I was recently working through the PintOS projects and became curious if there was a better way to do some string processing in C. Specifically, instead of strtok_r
, I wanted to know if robust read-only tokenizer alternatives existed. I could not find any so I made my own and ended up creating some string searching functionality as well.
I modeled the c-str-view library directly after std::string_view
in C++, which I have found to be helpful in the past. I will include the interface I am considering below. Would this library help other C programmers as it helped me, or should I shelve it as a fun side project/exercise? For context, I don't have extensive experience with C and am open to learn based on feedback. My questions are as follows regarding the proposed API.
- What further functionality and documentation would a user expect to actually consider using this library? Should anything already present in the interface be changed or deleted? My goal is to make the first step of string handling as simple and robust as possible. Then if a user decides they need dynamic string management they can hopefully use these read-only views to make that job easier as they manage their own memory.
- The
str_view
type is treated as pass-by-value throughout most of the interface to provide flexible syntax and a more functional style if desired. Is this justifiable in C where that probably means 16 byte copies on 64-bit platforms? - If this library is worth pursuing further, I am a little confused on how to approach Unicode. Right now the library only handles
const char *
data. Should it do more? How would you approach expanding the interface to cover Unicode as well?

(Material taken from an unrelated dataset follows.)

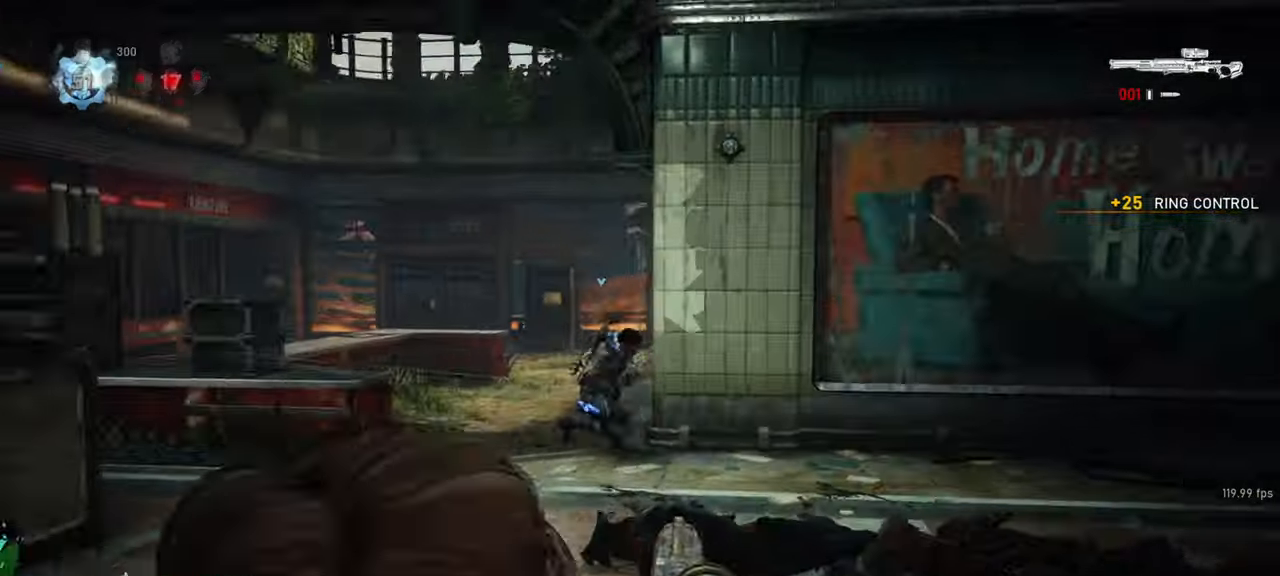
{"keys": ["a"], "mouse": [], "events": [[17, "mouse_right", "up"], [150, "a", "up"], [183, "d", "down"], [183, "shift", "down"], [300, "a", "down"], [350, "d", "up"], [467, "shift", "up"]]}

Feel free to look at the code in the linked repository, but that is definitely not required for these questions (though it would of course be appreciated!). I am most curious about how viable this library is and how to best design the interface if it would be useful to others.
#ifndef STR_VIEW
#define STR_VIEW
#include <stdbool.h>
#include <stddef.h>
#include <stdio.h>
/* A str_view is a read-only view of string data in C. It is modeled after
the C++ std::string_view. It consists of a pointer to const char data
and a size_t field. Therefore, the exact size of this type may be platform
dependent but it is small enough that one should prefer to use the provided
functions when manupulating views. Try to avoid accessing struct fields.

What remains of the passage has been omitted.